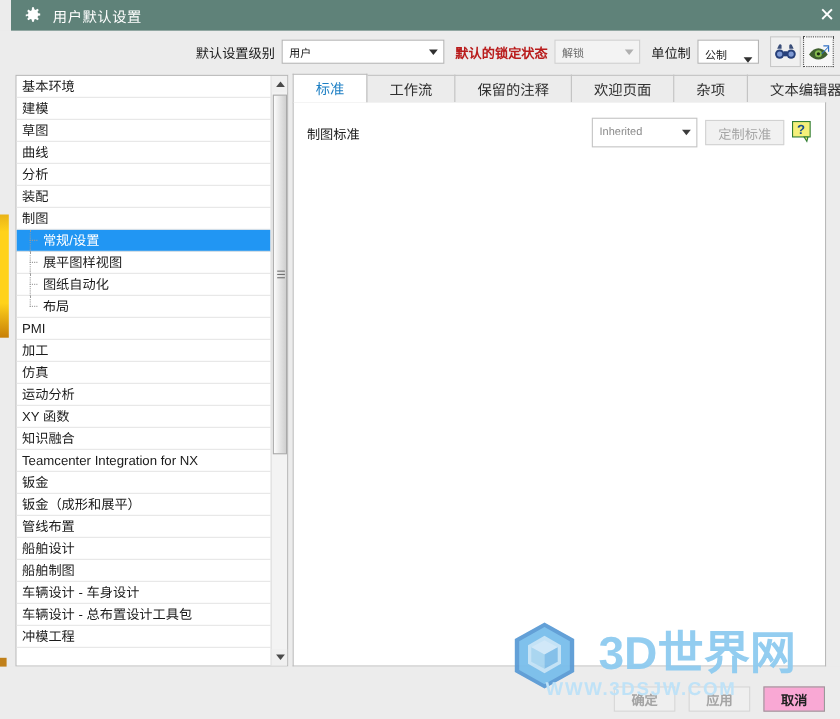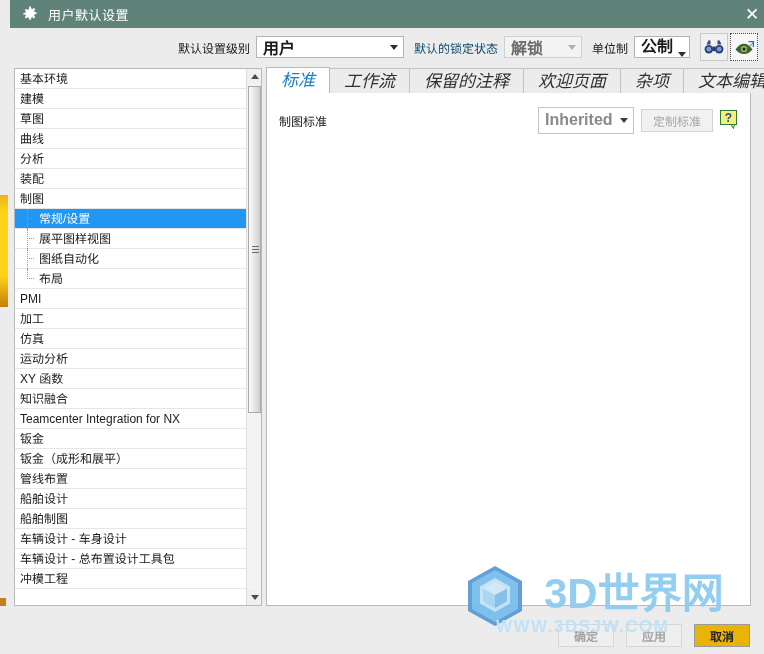--- a/index.html
+++ b/index.html
@@ -69,39 +69,38 @@
     display: flex;
     align-items: center;
     justify-content: flex-end;
   }
   .tb-label {
     font-size: 12px;
     color: #1b1b1b;
     white-space: nowrap;
     margin-right: 6px;
   }
-  .tb-label.dim { color: #0c4a6e; }
+  .tb-label.dim { color: #b91c1c; font-weight: bold; }
 
   .combo {
     position: relative;
     height: 22px;
     background: #ffffff;
     border: 1px solid #b4b4b4;
     display: flex;
     align-items: center;
     box-sizing: border-box;
     cursor: pointer;
   }
   .combo .cv {
     padding-left: 6px;
-    font-size: 16px;
+    font-size: 10px;
     color: #1b1b1b;
     white-space: nowrap;
     flex: 1 1 auto;
-    font-weight: bold;
   }
   .combo .arrow {
     width: 18px;
     display: flex;
     align-items: center;
     justify-content: center;
     flex: 0 0 auto;
   }
   .combo .arrow i {
     display: block;
@@ -268,31 +267,30 @@
     position: relative;
     height: 26px;
     display: flex;
     align-items: flex-end;
     border-bottom: 1px solid #b9b9b9;
     box-sizing: border-box;
   }
   .tab {
     height: 25px;
     line-height: 25px;
-    padding: 0 14px;
-    font-size: 17px;
+    padding: 0 20px;
+    font-size: 13px;
     color: #303030;
     background: #ececec;
     border: 1px solid #c4c4c4;
     border-bottom: none;
     margin-right: -1px;
     box-sizing: border-box;
     cursor: pointer;
     white-space: nowrap;
-    font-style: italic;
   }
   .tab.active {
     background: #ffffff;
     color: #1d7fc4;
     border-color: #b9b9b9;
     position: relative;
     z-index: 2;
     height: 26px;
     line-height: 26px;
   }
@@ -372,21 +370,21 @@
     box-sizing: border-box;
     font-size: 12px;
     display: flex;
     align-items: center;
     justify-content: center;
     cursor: default;
     white-space: nowrap;
     font-weight: bold;
   }
   .fbtn.enabled {
-    background: #eab308;
+    background: #f9a8d4;
     border-color: #9a9a9a;
     color: #222222;
     cursor: pointer;
   }
 
   
   .watermark {
     position: absolute;
     left: 462px; top: 560px;
     width: 300px; height: 90px;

..............................

## What is being asked:
Copy, from the lines above, each one that holds "font".

## Output for this task:
     font-size: 12px;
+  .tb-label.dim { color: #b91c1c; font-weight: bold; }
-    font-size: 16px;
+    font-size: 10px;
-    font-weight: bold;
-    font-size: 17px;
+    font-size: 13px;
-    font-style: italic;
     font-size: 12px;
     font-weight: bold;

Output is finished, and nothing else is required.